I studied mean girl behavior in corporations, too, and found all kinds of data… research and stats confirming how women do NOT support each other in the workplace, how some women purposely undermine other women and seek to derail their careers. Especially if the other woman is a threat.
Author Gillian Flynn: “Female violence is a specific brand of ferocity. It’s invasive. A girlfight is all teeth and hair, spit and nails — a much more fearsome thing to watch than two dudes clobbering each other. And the mental violence is positively gory. Women entwine. Some of the most disturbing, sick relationships I’ve witnessed are between long-time friends, and especially mothers and daughters. Innuendo, backspin, false encouragement, punishing withdrawal, sexual jealousy, garden-variety jealousy — watching women go to work on each other is a horrific bit of pageantry that can stretch on for years. Libraries are filled with stories on generations of brutal men, trapped in a cycle of aggression. I wanted to write about the violence of women. So I did. I wrote a dark, dark book.”
BECCA PUGLISI says
It’s really sad that this is so common among women. What’s interesting, is it seems to be primarily women/girls in a position of power—whether that be in the workplace, the PTA, high school, the soccer team, church youth group, etc. Wiseman talks a lot about women being motivated primarily by competition with other women, and I’ve seen this proven out.

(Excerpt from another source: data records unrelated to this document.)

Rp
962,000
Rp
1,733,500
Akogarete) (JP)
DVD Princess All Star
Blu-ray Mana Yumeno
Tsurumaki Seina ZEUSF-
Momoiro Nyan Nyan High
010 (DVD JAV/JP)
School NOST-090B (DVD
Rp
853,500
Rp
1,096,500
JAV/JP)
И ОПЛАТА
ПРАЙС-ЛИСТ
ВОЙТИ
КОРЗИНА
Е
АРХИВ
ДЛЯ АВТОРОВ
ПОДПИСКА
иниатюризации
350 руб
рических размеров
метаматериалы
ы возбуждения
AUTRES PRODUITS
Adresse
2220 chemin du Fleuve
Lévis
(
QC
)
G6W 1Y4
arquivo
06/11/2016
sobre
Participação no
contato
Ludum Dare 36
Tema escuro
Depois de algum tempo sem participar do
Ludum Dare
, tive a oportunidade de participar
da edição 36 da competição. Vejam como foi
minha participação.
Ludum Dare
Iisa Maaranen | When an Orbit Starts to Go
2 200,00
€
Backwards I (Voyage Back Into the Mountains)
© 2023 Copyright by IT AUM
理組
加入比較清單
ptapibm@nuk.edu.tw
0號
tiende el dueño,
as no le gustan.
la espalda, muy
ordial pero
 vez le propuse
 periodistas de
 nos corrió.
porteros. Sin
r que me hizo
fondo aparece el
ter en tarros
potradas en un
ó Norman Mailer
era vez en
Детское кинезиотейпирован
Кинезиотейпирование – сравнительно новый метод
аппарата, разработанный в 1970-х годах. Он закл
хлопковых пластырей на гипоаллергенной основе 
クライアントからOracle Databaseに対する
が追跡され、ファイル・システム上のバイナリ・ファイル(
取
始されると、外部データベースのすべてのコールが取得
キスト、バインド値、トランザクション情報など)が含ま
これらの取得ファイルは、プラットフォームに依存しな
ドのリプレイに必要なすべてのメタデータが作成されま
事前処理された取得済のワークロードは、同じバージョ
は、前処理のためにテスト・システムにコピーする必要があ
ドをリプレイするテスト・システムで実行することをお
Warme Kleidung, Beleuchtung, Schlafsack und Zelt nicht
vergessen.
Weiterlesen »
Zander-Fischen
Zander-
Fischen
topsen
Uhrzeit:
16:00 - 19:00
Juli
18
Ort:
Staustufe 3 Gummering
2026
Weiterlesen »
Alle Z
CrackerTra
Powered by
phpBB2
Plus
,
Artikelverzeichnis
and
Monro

Yet, when you look at girl groups that aren’t at the top of whichever ladder, they’re often very healthy. The few girl groups I was involved with in high school were extremely healthy, as is my group of friends now. To me, that bears out Wiseman’s assertion that not all girl groups follow this formula; unfortunately, we’ve seen it proven so often in powerful groups that it does ring true.
S. J. Dunn says
Seems that girl groups weren’t part of my growing-up experience at all…at least I don’t remember any. And they’re certainly not part of my experience as an adult, even though I spend a weekend out of town every year with a group of women friends, the members of which now live in different cities, but I’ve never noticed any of these dynamics with those friends.
I’m wondering how I escaped? What is it in my background or upbringing that kept me away from such negative dynamics? Is it simply the absence of the Internet? Or something else?
After reading this, I’m sure glad I’m not raising a daughter in today’s society.
BECCA PUGLISI says
The book was a little scary as it outlined what many tween and teen girls go through, so yes, it freaked me out a bit when I considered my daughter’s future. The author also talked about how more and more girls are getting into abusive or unhealthy romantic relationships at earlier ages, and its her belief that this comes from their girl relationships. Girls learn at an early age from their girl friends that they’d rather be with someone who treats them badly than be alone. So when a guy comes along who doesn’t treat them well, they just take it. It was a really eye-opening book.